Bristol Somalis Form FGM Committee

Abdi Mohamed (BSMG – 07 Mar 2018) – In the light of the recent ill-advised female genital mutilation (FGM) prosecution in Bristol, which has collapsed because of ‘evidence inconsistencies’, the Somali Community came together to discuss about the impact it has on the community and how to manage its consequences. But also how to rise to the challenges and opportunities it has presented.

In a meeting held at Easton Community Centre yesterday, Somali parents and guardians talked about their understanding about FGM and the reasons for supporting its eradication. They reaffirmed their rejection of this barbaric practice because it is not in line with the Islamic religion and it is against the law. On the other hand, they denounced the aggressive and oppressive behaviour of campaigners and professionals, who indiscriminately treat every parent with a young female child – and the whole community – as a criminal.

“No sooner I informed the school that I am taking my child to East Africa for the summer holidays,” said a mother who attended the meeting, “than I received a call from a social worker. After a long discussion over the phone, I allowed them to visit me at home and they made me sign a form to say I won’t ‘mutilate’ my child. Would I ever hurt my child?” she emphasised. “They also took our passport numbers and asked me addresses of where we are going, and when we are coming back. It was intimidation, really.”

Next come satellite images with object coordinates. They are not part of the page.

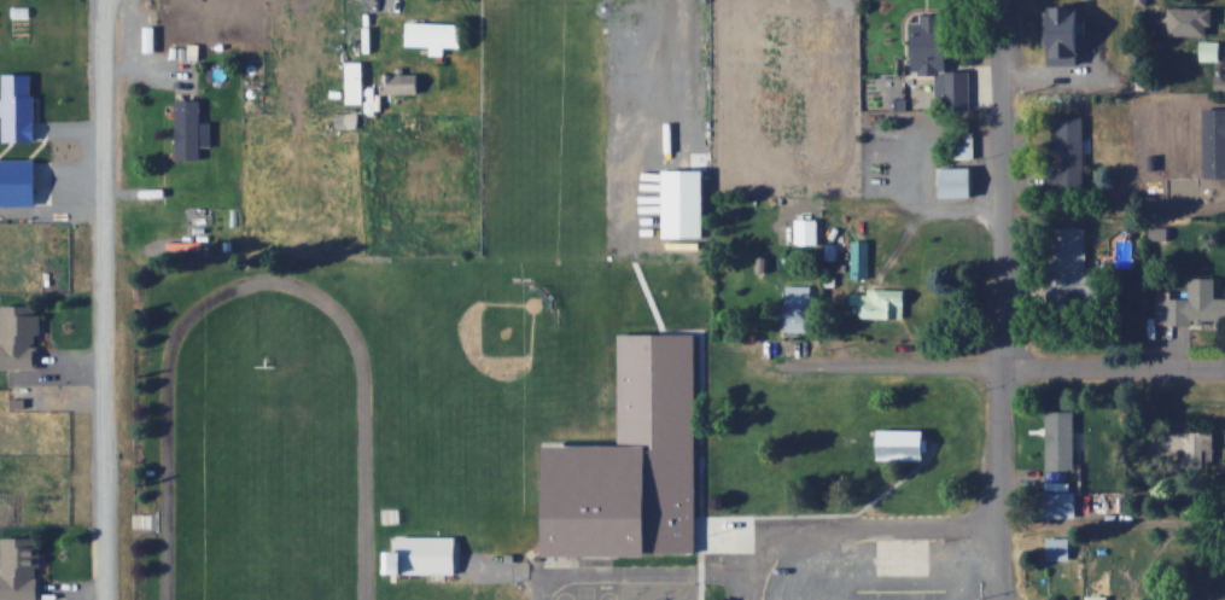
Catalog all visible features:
building: (812, 29)
building: (1070, 31)
building: (435, 34)
building: (651, 40)
building: (943, 56)
building: (545, 62)
building: (594, 72)
building: (356, 81)
building: (403, 81)
parking lot: (657, 124)
park: (544, 125)
building: (189, 127)
building: (959, 138)
building: (1071, 149)
building: (830, 183)
building: (944, 184)
building: (808, 232)
building: (1121, 246)
building: (861, 258)
building: (1075, 265)
road: (103, 300)
road: (1004, 300)
building: (1191, 302)
building: (883, 303)
building: (799, 308)
building: (22, 335)
park: (488, 344)
road: (999, 362)
building: (889, 444)
building: (639, 462)
park: (262, 482)
track: (364, 488)
building: (1061, 504)
road: (861, 524)
building: (1060, 547)
building: (425, 553)
parking lot: (850, 557)
building: (22, 567)
road: (645, 571)
building: (1098, 597)

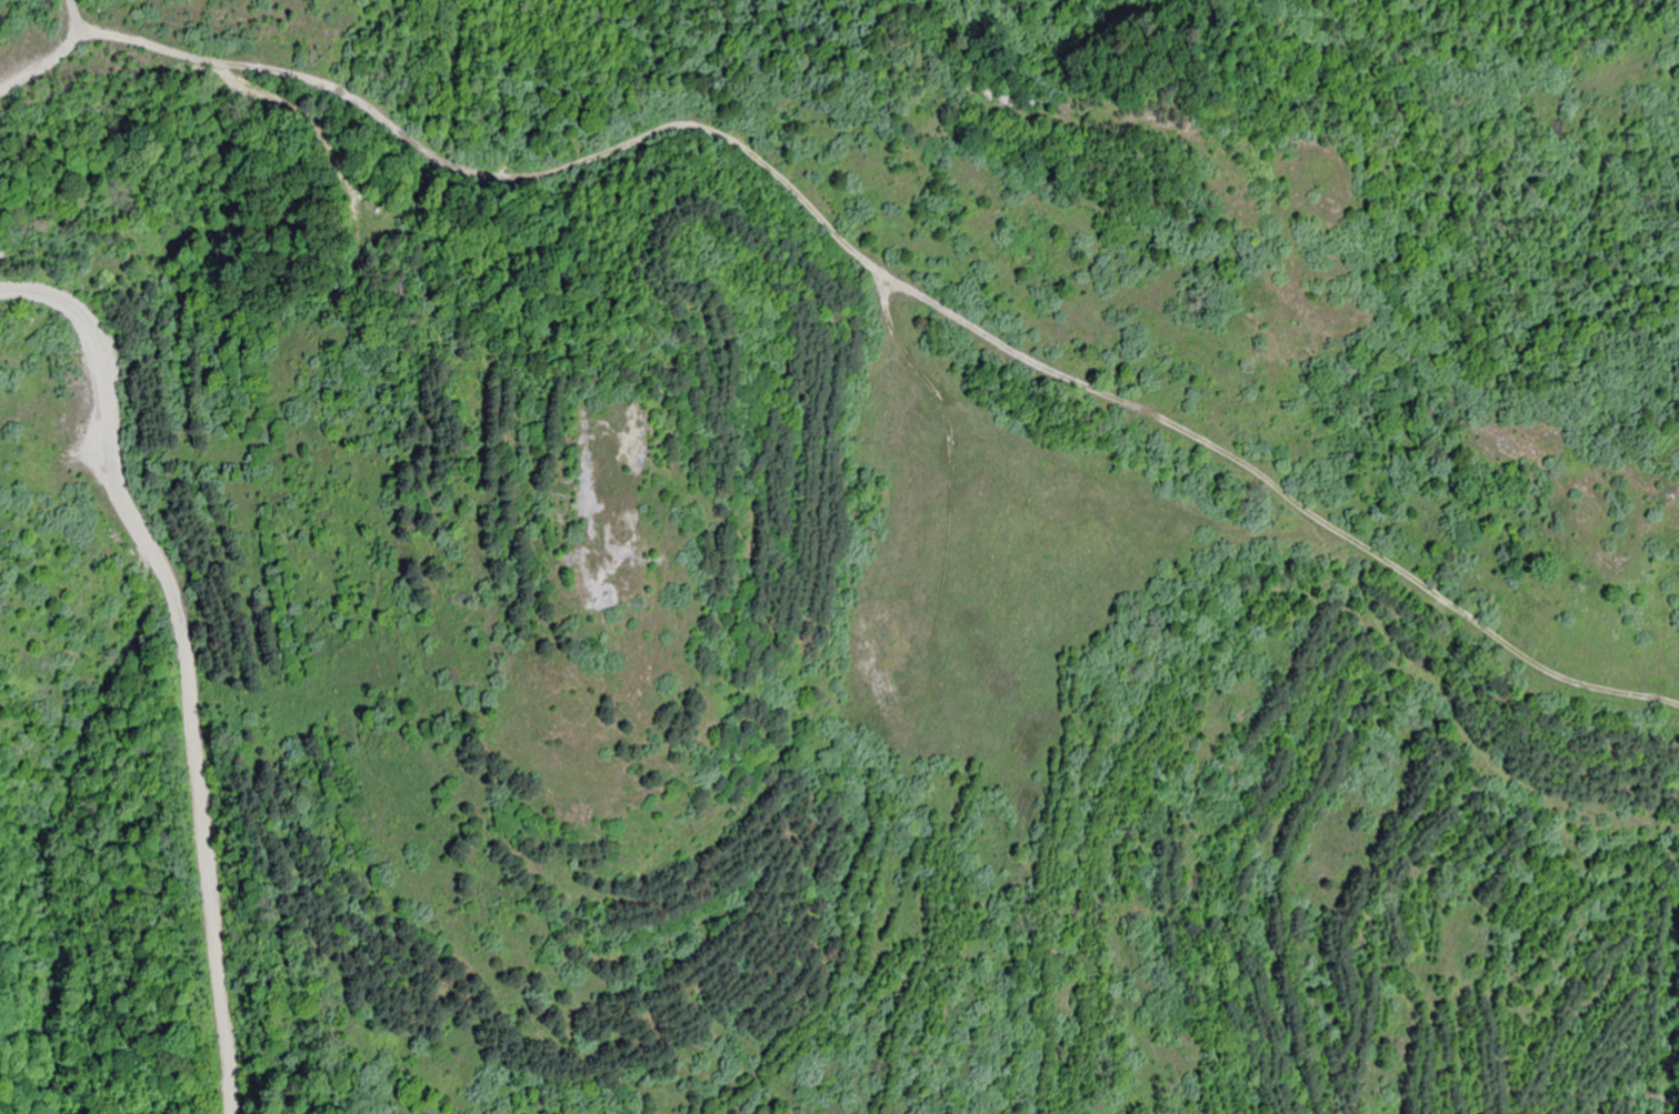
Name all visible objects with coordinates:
quarry: (339, 464)
road: (187, 593)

The bullying attitudes were confirmed by others who shared the group with incidents where mothers had been visited by social workers and police officers and threatened with FGM Protection Order unless they sign the form, which understandably is being only used in Bristol – not to mention the number of families stopped at airports and questioned or had their passports confiscated. Anecdotal evidence show that the number of court orders have increased, and it has been estimated that more than 300 forms have been signed within the least eighteen months. The FGM measures aimed to protect children are doing more harm than good at the present time, nevertheless.

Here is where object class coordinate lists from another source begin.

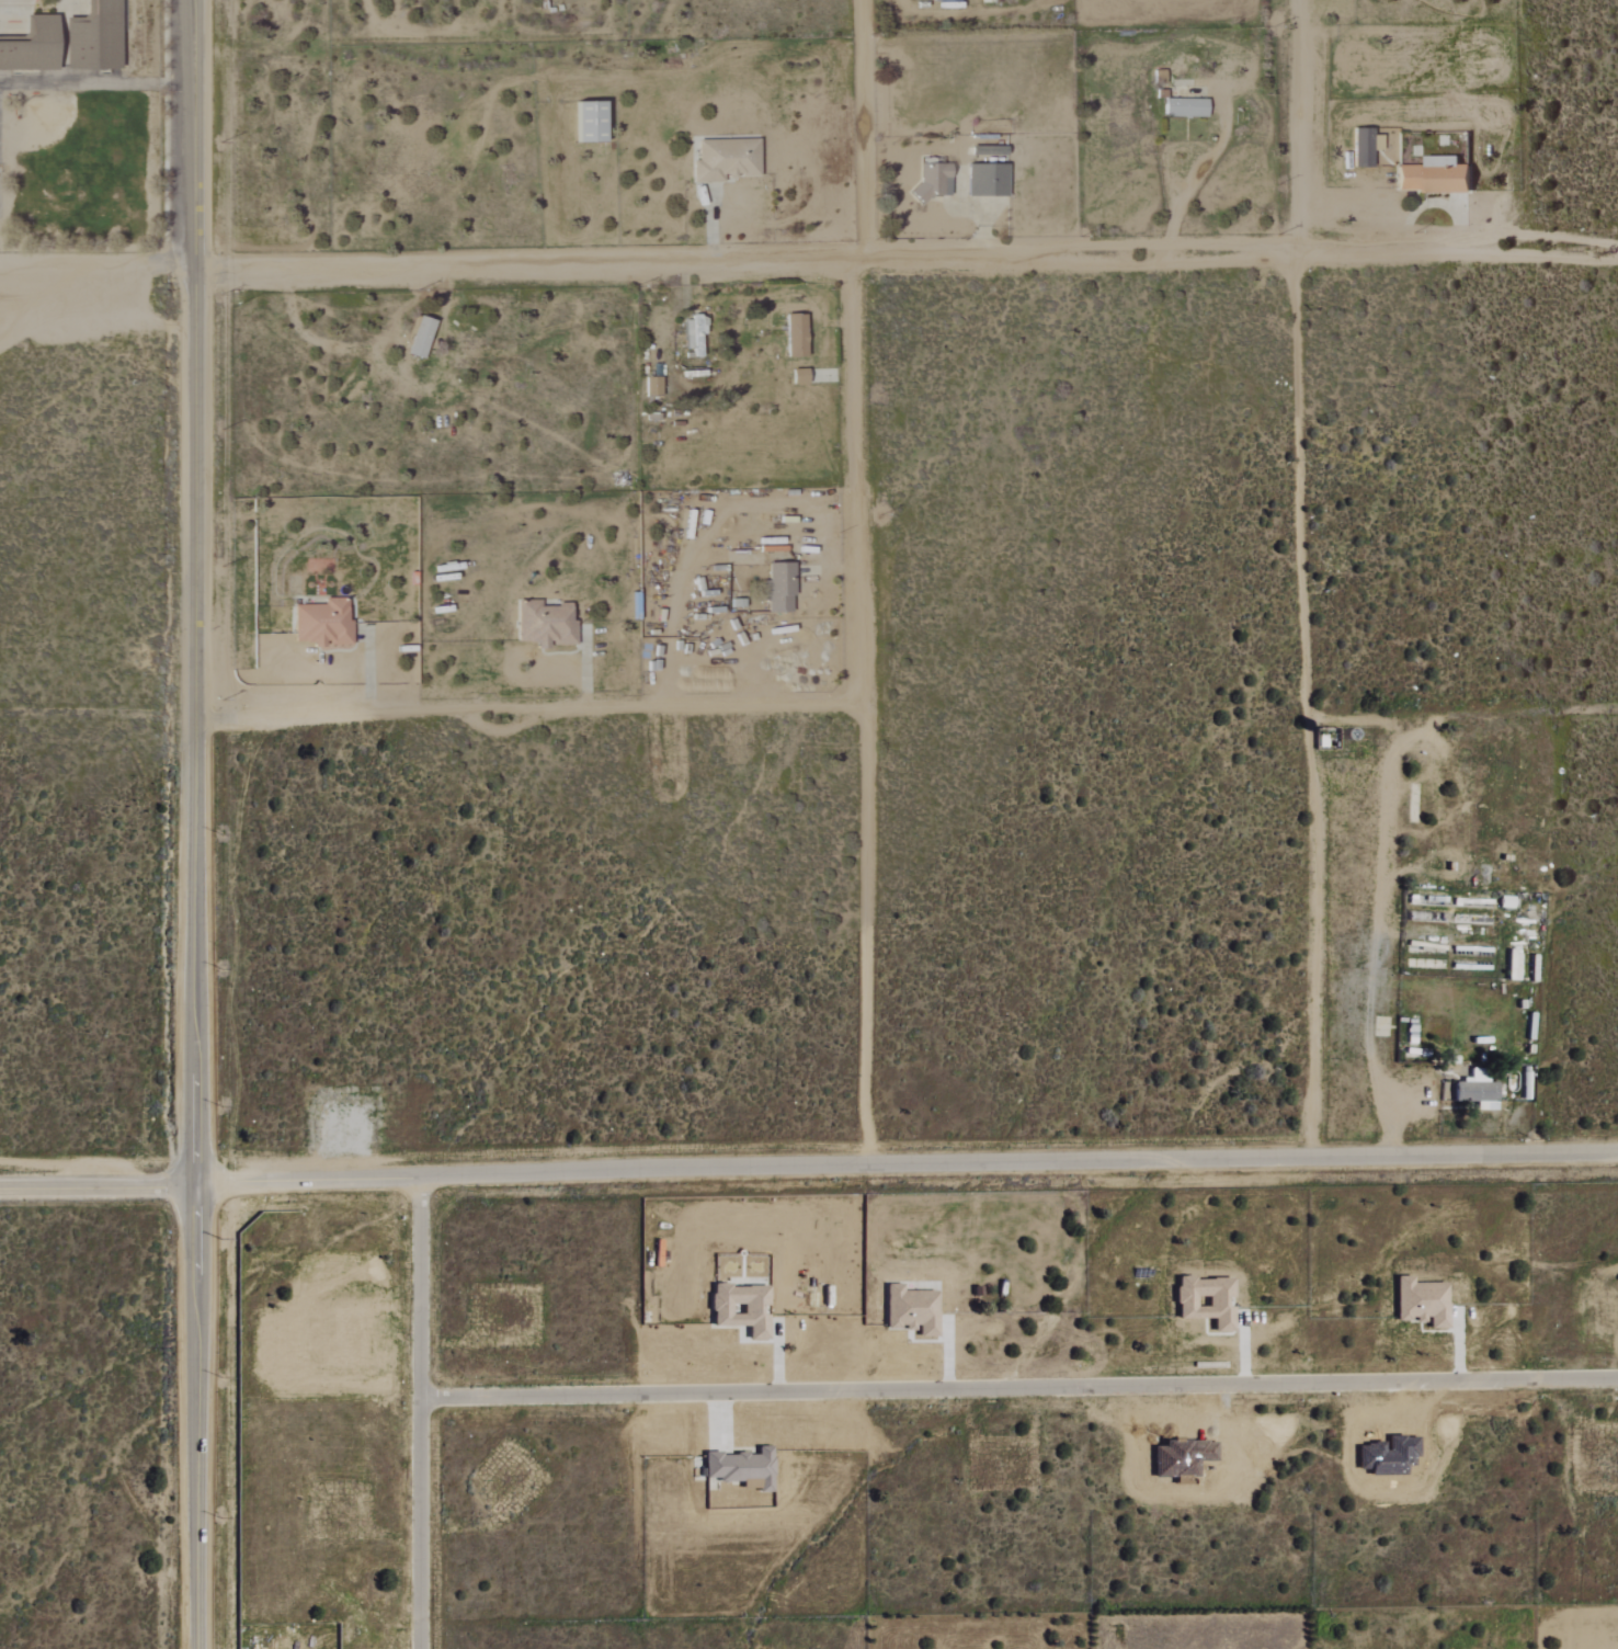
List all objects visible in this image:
building: (943, 0)
building: (1184, 107)
building: (586, 121)
building: (1360, 154)
building: (724, 159)
building: (1433, 176)
road: (1191, 177)
building: (986, 179)
building: (932, 180)
road: (1432, 203)
road: (978, 211)
road: (582, 215)
road: (921, 262)
road: (77, 263)
road: (173, 265)
road: (208, 266)
building: (794, 335)
building: (418, 337)
road: (307, 338)
building: (650, 386)
road: (714, 520)
road: (1303, 578)
road: (860, 582)
building: (778, 587)
building: (321, 623)
building: (543, 624)
road: (529, 706)
road: (1464, 714)
road: (195, 824)
road: (1368, 1004)
building: (1471, 1091)
road: (906, 1164)
road: (97, 1186)
building: (1205, 1301)
building: (1420, 1302)
building: (739, 1307)
building: (912, 1312)
road: (1018, 1390)
road: (419, 1413)
building: (740, 1466)

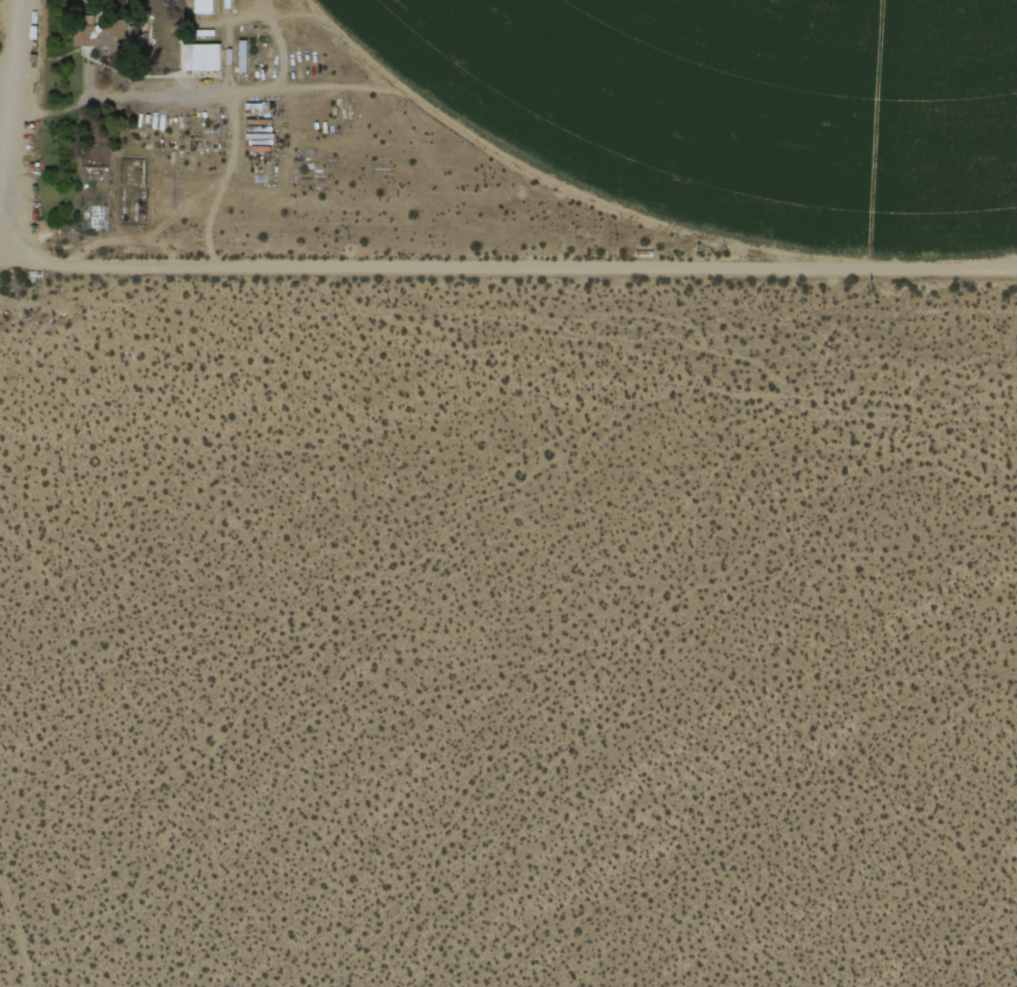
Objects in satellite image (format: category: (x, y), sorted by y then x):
building: (205, 5)
building: (107, 35)
building: (201, 56)
crop: (737, 107)
road: (534, 265)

The problems have been exacerbated by misconceptions and misinformation about the community, coupled with the believe that (the so called) FGM effected communities “do not want to change” and they “understand they have to adjust their practices to evade law enforcement.” These misperceptions have created mistrust between communities and professionals, and have certainly damaged relationships. As a result, Bristol’s approach and commitment to eradicate FGM have been questioned and purportedly deemed to be putting the target communities in place.

These harrowing stories of bullying and harassment have made participants of the meeting realise the urgency to raise issues of concern with relevant authorities. The elephant in the room cannot be ignored any longer and the other side of the story, the true and positive side of the community in relation to FGM, should be heard.

Therefore a committee of eleven, seven women and four men, was formed. Amongst the main objectives of the committee include creating opportunities for the community (mainly fathers and mothers) to participate the FGM campaign alongside (young) campaigners, and to promote the rights of parents and families; tackling misconceptions and engaging the local Somali community through education and awareness; and developing links with authorities including the police and the Home Office FGM Unit.

More importantly, the FGM Committee aims to give a voice to the voiceless children whose rights have not been respected and protected. The random examination of young females without evidence is not only a grave concern but gross human rights violations too. A point in case is the recently collapsed case where private parts of three young girls had been examined because of baseless allegations.

Currently, the situation is, as the Somali proverb goes, “Ceelna uma qodna, cidina uma maqna [No wells dug for them, no rescuers on the way]” – in other words, if you don’t help vulnerable people in the community, no one else will. And the FGM Committee was formed to help and promote the rights of Somali young girls and their families.